### Study text:
Recovery is hard yet the most wonderful life changing experience. The harder and honest you work at your recovery, the stronger you will get.

Think about a few things while looking.

1. Pray to God for direction while looking for a place, ask for His help. He will open doors for you.

2. Being that you have used for such a long time as well as starting very young consider a long term program. 9 months or more ect. getting a good strong foundation on your recovery is so very important for the continued sobriety. Its hard work on your part, but it is so much better with time under your belt as well as the support you will need. There are non profit places that are so good, I know they offer treatment here in the San Francisco bay area for free, but there is a waiting list. I do feel these types of places really have the heart to help.

3. Be careful of some places, ( just like any place ) there are dishonest people who will take your money and not really care about your recovery. Sorry to say there are dishonest people in recovery too.

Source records
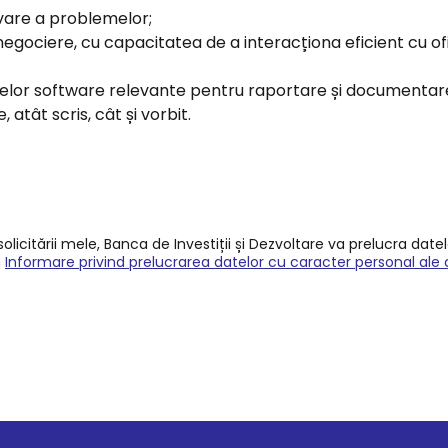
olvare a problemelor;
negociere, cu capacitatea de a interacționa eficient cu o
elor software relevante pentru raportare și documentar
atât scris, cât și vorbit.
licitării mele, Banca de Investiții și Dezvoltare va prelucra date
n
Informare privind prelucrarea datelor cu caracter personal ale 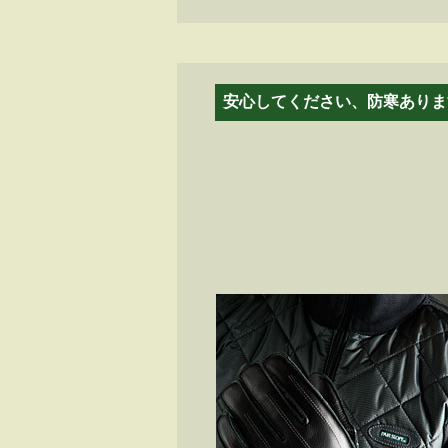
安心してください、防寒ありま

...

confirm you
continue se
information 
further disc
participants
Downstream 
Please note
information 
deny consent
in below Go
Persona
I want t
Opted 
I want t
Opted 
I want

### Activities:
1. In the recovery text, list the numbered points to think about while looking for a place, giving each in brief.
2. According to the recovery text, where do non-profit places offer free treatment?
3. From the recovery text, extract the passage starting at "Think about a" and ending at "heart to help.".

### Solutions per task:
1.
1. Pray to God for direction and ask for His help while looking for a place.
2. Consider a long-term program of 9 months or more.
3. Be careful of some places, because dishonest people may take your money and not care about your recovery.

2. In the San Francisco bay area.

3.
Think about a few things while looking.

1. Pray to God for direction while looking for a place, ask for His help. He will open doors for you.

2. Being that you have used for such a long time as well as starting very young consider a long term program. 9 months or more ect. getting a good strong foundation on your recovery is so very important for the continued sobriety. Its hard work on your part, but it is so much better with time under your belt as well as the support you will need. There are non profit places that are so good, I know they offer treatment here in the San Francisco bay area for free, but there is a waiting list. I do feel these types of places really have the heart to help.